-------- WORKING DATA --------

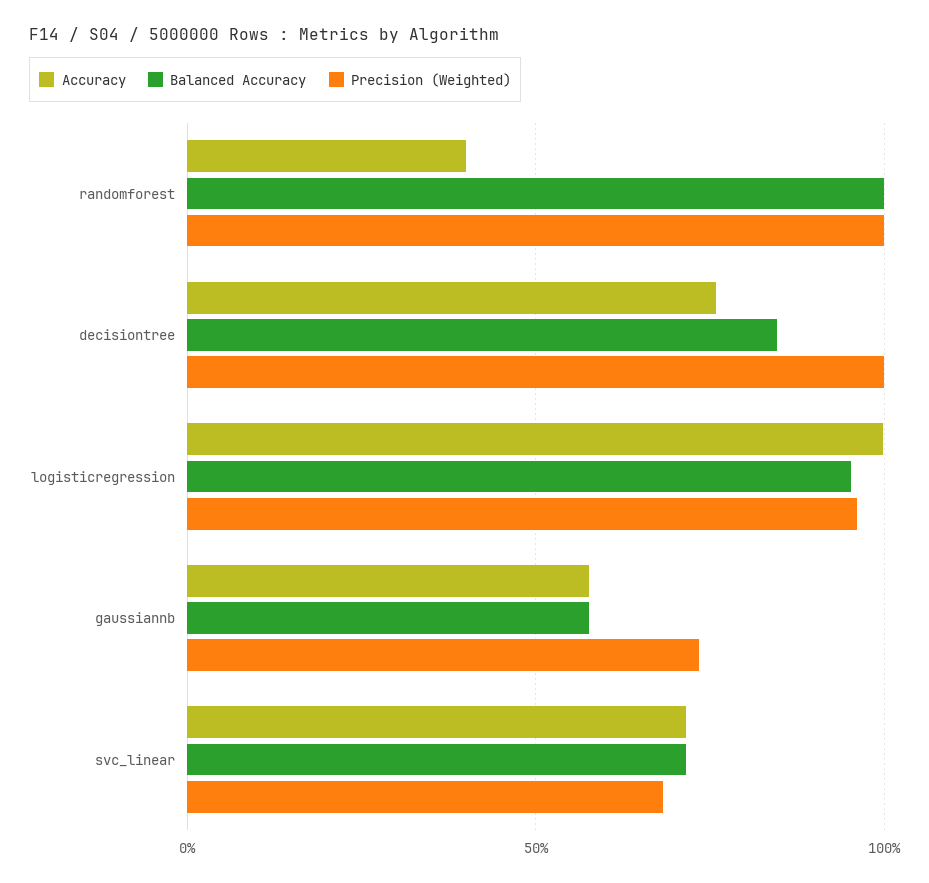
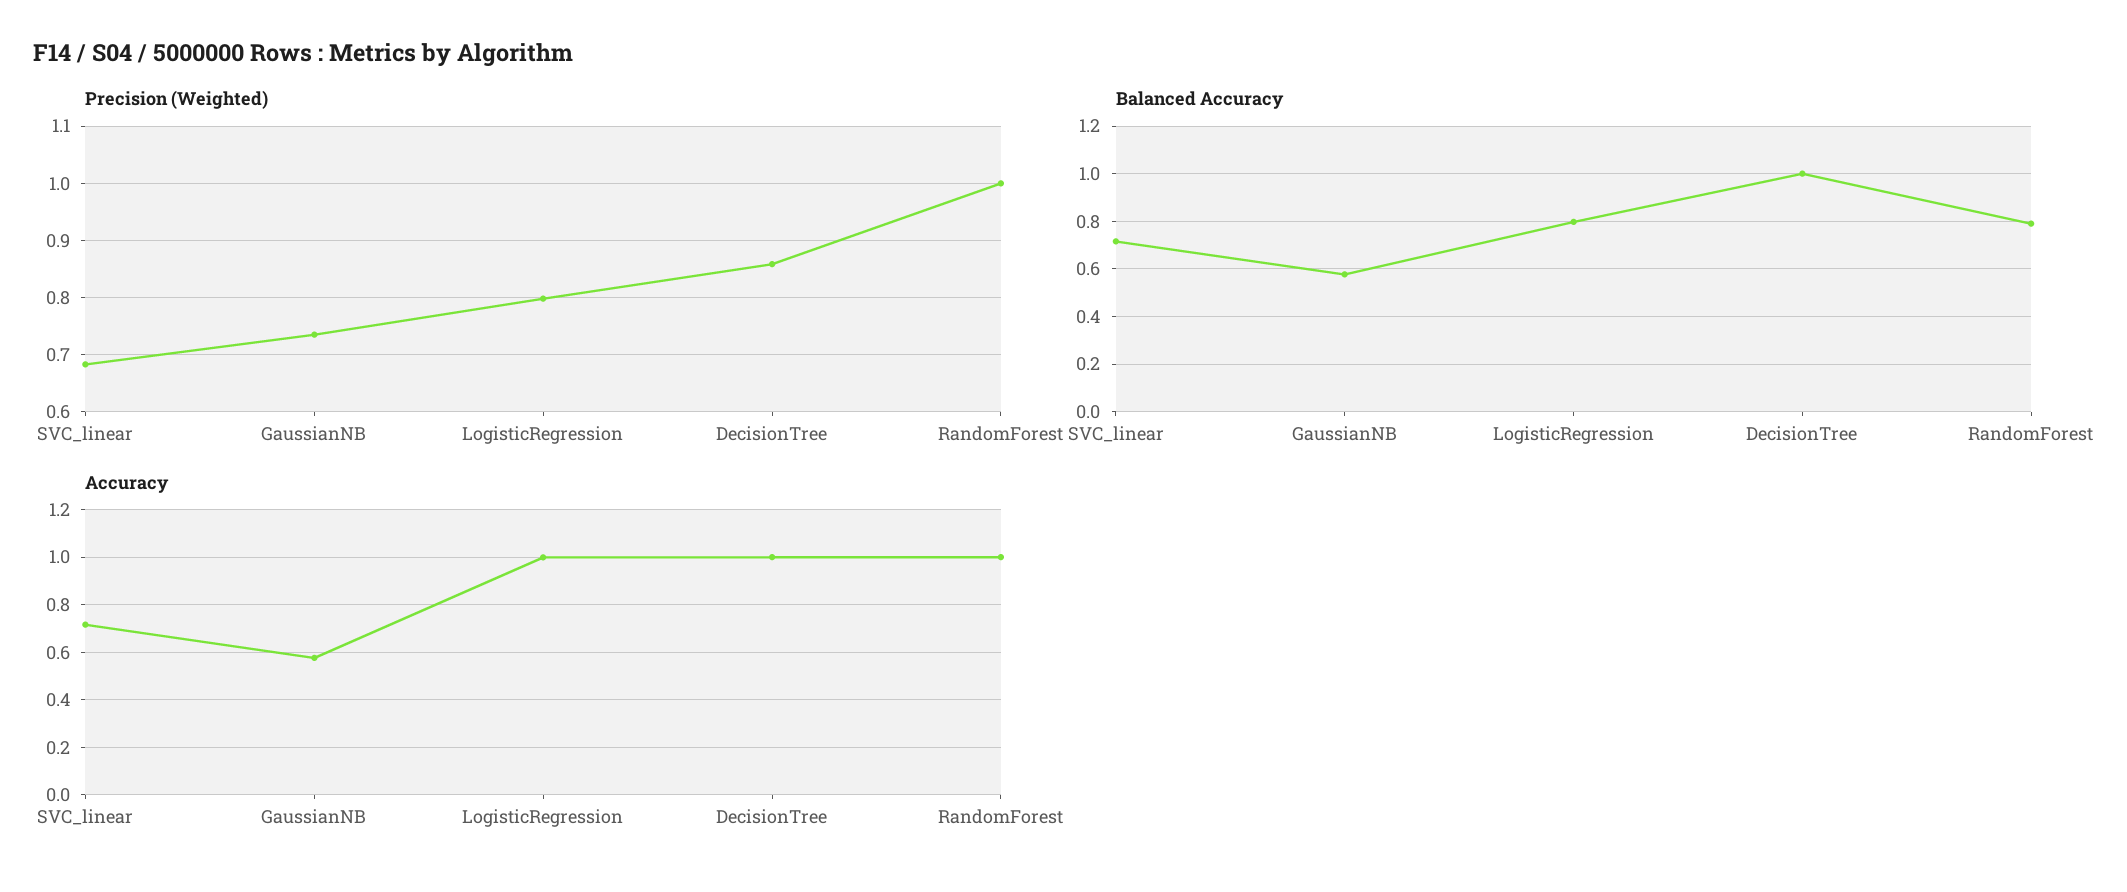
  {
    "Accuracy": {
-     "randomforest": 0.4,
+     "randomforest": 1,
-     "decisiontree": 0.75,
+     "decisiontree": 1,
      "logisticregression": 1,
      "gaussiannb": 0.6,
      "svc_linear": 0.7
    },
    "Balanced Accuracy": {
-     "randomforest": 1,
+     "randomforest": 0.8,
-     "decisiontree": 0.85,
+     "decisiontree": 1,
-     "logisticregression": 0.95,
+     "logisticregression": 0.8,
      "gaussiannb": 0.6,
      "svc_linear": 0.7
    },
    "Precision (Weighted)": {
      "randomforest": 1,
-     "decisiontree": 1,
+     "decisiontree": 0.86,
-     "logisticregression": 0.95,
+     "logisticregression": 0.8,
      "gaussiannb": 0.74,
      "svc_linear": 0.68
    }
  }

--------

EXERCISE GOAL:
Filter the entries above down to the lines containing the word "decisiontree".

SOLUTION FOR THIS PROBLEM:
-     "decisiontree": 0.75,
+     "decisiontree": 1,
-     "decisiontree": 0.85,
+     "decisiontree": 1,
-     "decisiontree": 1,
+     "decisiontree": 0.86,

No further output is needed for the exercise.